WHAT THE TASK ASKS » Return only the line containing "hfov_deg: 27.3" and each line after it, exactly as written, through the end of the records.

PROVIDED RECORDS »
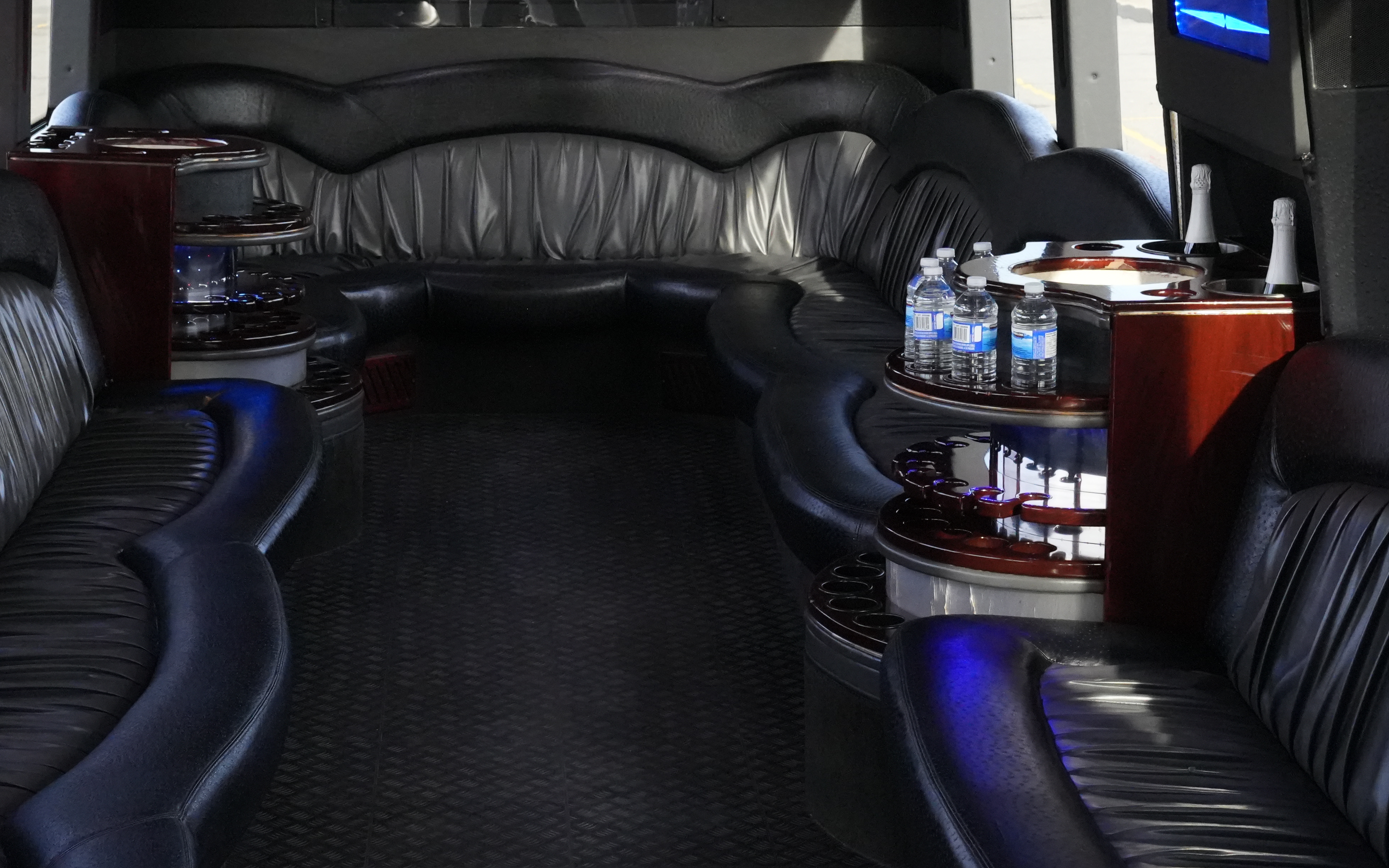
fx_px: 2839
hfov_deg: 27.3
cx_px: 466
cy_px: 346
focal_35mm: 75
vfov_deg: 17.4
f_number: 11
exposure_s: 1/60
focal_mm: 41
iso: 8000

ANSWER BOX »
hfov_deg: 27.3
cx_px: 466
cy_px: 346
focal_35mm: 75
vfov_deg: 17.4
f_number: 11
exposure_s: 1/60
focal_mm: 41
iso: 8000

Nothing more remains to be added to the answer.